Let $E$ be a Banach space over the field $\mathbb K$, where $\mathbb K$ is $\mathbb R$ or $\mathbb C$. Let $\mathcal{B}(E)=\{\text{bounded operators on }E\}$ and $\mathrm{GL}(E)=\{T\in\mathcal B(E)\mid \exists S\in\mathcal B(E):TS=ST=\mathrm {id}_E\}$. Can we prove or disprove that $\mathrm{GL}(E)$ is connected when $\mathbb K=\mathbb C$ and dis-connected when $\mathbb K=\mathbb R$?
Case $\mathbb K=\mathbb C$: I find this solution to the finite dimensional case still works, since we have holomorphic functional calculus.
Case $\mathbb K=\mathbb R$: the result is false for $\mathbb R^n$, where $n\in\mathbb N$, because $\det$ is continuous and $\det(\mathrm{GL}(\mathbb R^n))=\mathbb R\setminus\{0\}$ is not connected. But $\det$ tools seem not avaliable for the infinite dimensional case. It should be simpler if we consider real Hilbert space. We also lose holomorphic functional calculus. I don't know about spectral theorem for real Hilbert space of infinite dimension...
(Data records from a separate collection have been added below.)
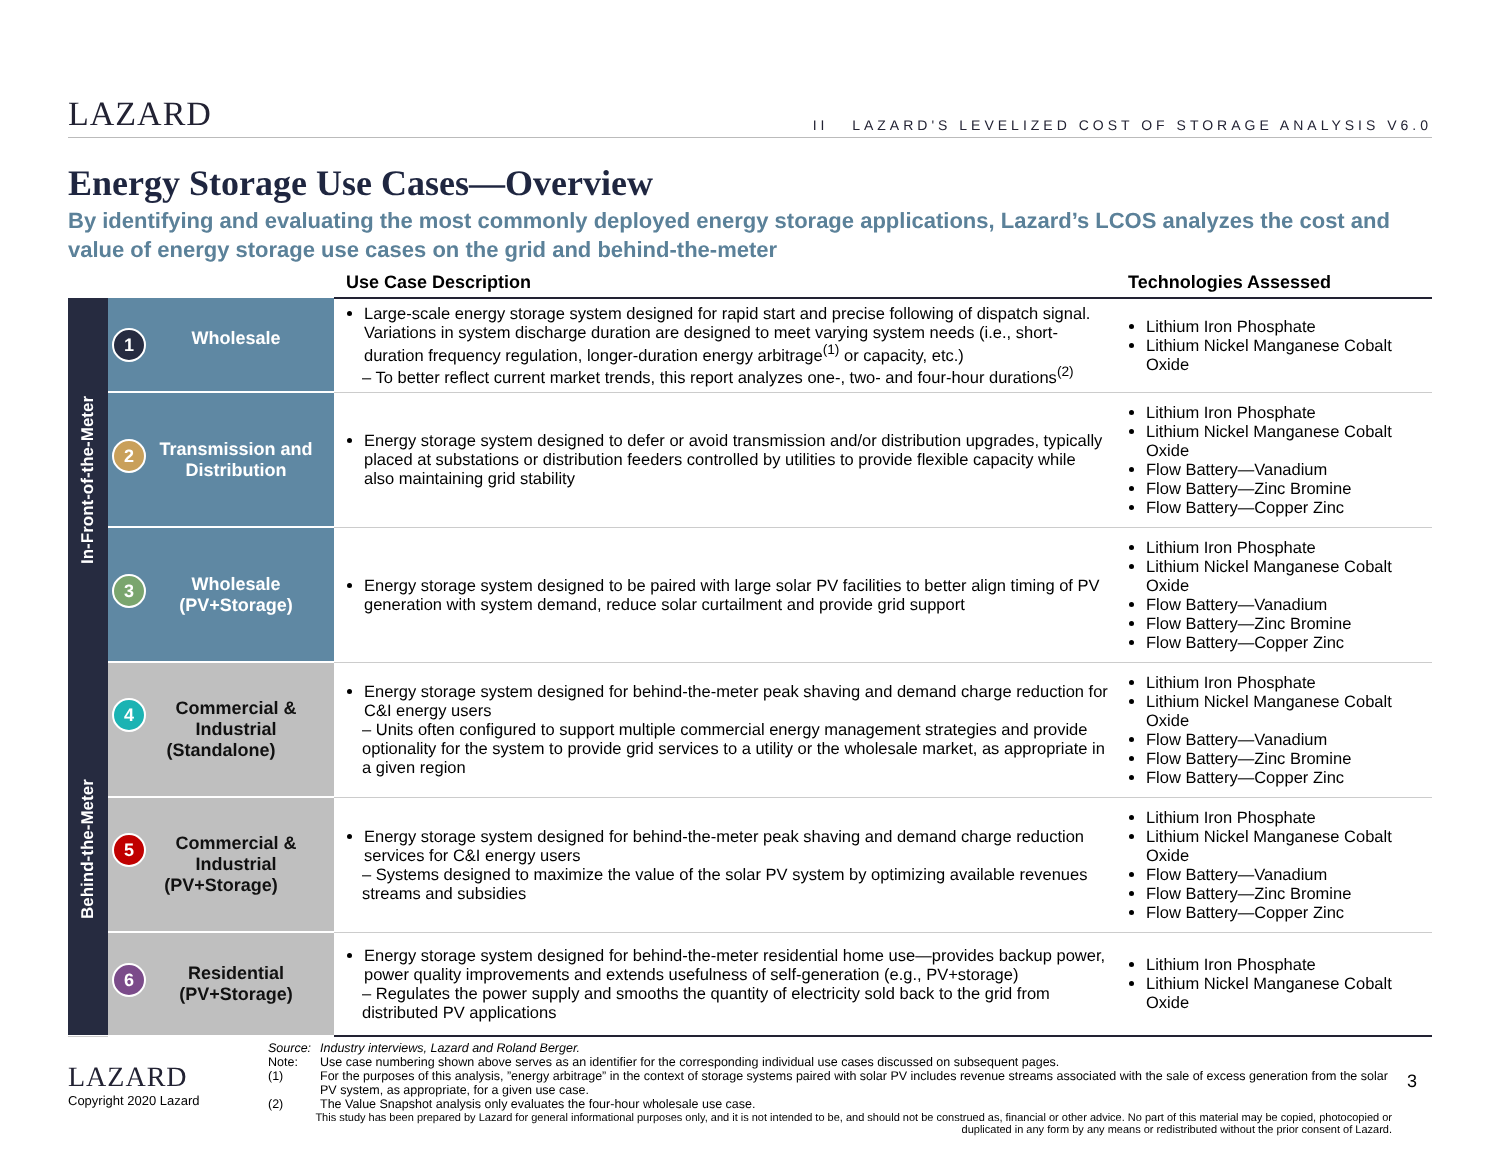LAZARD
II LAZARD'S LEVELIZED COST OF STORAGE ANALYSIS V6.0
Energy Storage Use Cases—Overview
By identifying and evaluating the most commonly deployed energy storage applications, Lazard’s LCOS analyzes the cost and value of energy storage use cases on the grid and behind-the-meter
| | | Use Case Description | Technologies Assessed |
| --- | --- | --- | --- |
| In-Front-of-the-Meter | 1 Wholesale | Large-scale energy storage system designed for rapid start and precise following of dispatch signal. Variations in system discharge duration are designed to meet varying system needs (i.e., short-duration frequency regulation, longer-duration energy arbitrage<sup>(1)</sup> or capacity, etc.) – To better reflect current market trends, this report analyzes one-, two- and four-hour durations<sup>(2)</sup> | Lithium Iron Phosphate Lithium Nickel Manganese Cobalt Oxide |
| | 2 Transmission and Distribution | Energy storage system designed to defer or avoid transmission and/or distribution upgrades, typically placed at substations or distribution feeders controlled by utilities to provide flexible capacity while also maintaining grid stability | Lithium Iron Phosphate Lithium Nickel Manganese Cobalt Oxide Flow Battery—Vanadium Flow Battery—Zinc Bromine Flow Battery—Copper Zinc |
| | 3 Wholesale (PV+Storage) | Energy storage system designed to be paired with large solar PV facilities to better align timing of PV generation with system demand, reduce solar curtailment and provide grid support | Lithium Iron Phosphate Lithium Nickel Manganese Cobalt Oxide Flow Battery—Vanadium Flow Battery—Zinc Bromine Flow Battery—Copper Zinc |
| Behind-the-Meter | 4 Commercial & Industrial (Standalone) | Energy storage system designed for behind-the-meter peak shaving and demand charge reduction for C&I energy users – Units often configured to support multiple commercial energy management strategies and provide optionality for the system to provide grid services to a utility or the wholesale market, as appropriate in a given region | Lithium Iron Phosphate Lithium Nickel Manganese Cobalt Oxide Flow Battery—Vanadium Flow Battery—Zinc Bromine Flow Battery—Copper Zinc |
| | 5 Commercial & Industrial (PV+Storage) | Energy storage system designed for behind-the-meter peak shaving and demand charge reduction services for C&I energy users – Systems designed to maximize the value of the solar PV system by optimizing available revenues streams and subsidies | Lithium Iron Phosphate Lithium Nickel Manganese Cobalt Oxide Flow Battery—Vanadium Flow Battery—Zinc Bromine Flow Battery—Copper Zinc |
| | 6 Residential (PV+Storage) | Energy storage system designed for behind-the-meter residential home use—provides backup power, power quality improvements and extends usefulness of self-generation (e.g., PV+storage) – Regulates the power supply and smooths the quantity of electricity sold back to the grid from distributed PV applications | Lithium Iron Phosphate Lithium Nickel Manganese Cobalt Oxide |
LAZARD
Copyright 2020 Lazard
Source: Industry interviews, Lazard and Roland Berger.
Note: Use case numbering shown above serves as an identifier for the corresponding individual use cases discussed on subsequent pages.
(1) For the purposes of this analysis, ”energy arbitrage” in the context of storage systems paired with solar PV includes revenue streams associated with the sale of excess generation from the solar PV system, as appropriate, for a given use case.
(2) The Value Snapshot analysis only evaluates the four-hour wholesale use case.
This study has been prepared by Lazard for general informational purposes only, and it is not intended to be, and should not be construed as, financial or other advice. No part of this material may be copied, photocopied or duplicated in any form by any means or redistributed without the prior consent of Lazard.
3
Even, for example, $E=\ell_2=\{x\colon\mathbb N\to\mathbb R\mid\sum_{n} x_n^2<\infty\}$ is a $\mathbb R$-Hilbert space. Can we prove that $\mathrm{id}$ and $T$, reprsentated by matrix $\mathbf{diag}(-1,1,\ldots,1,\ldots)$ are not in the same connected componment of $\mathrm{GL}(\ell_2)$?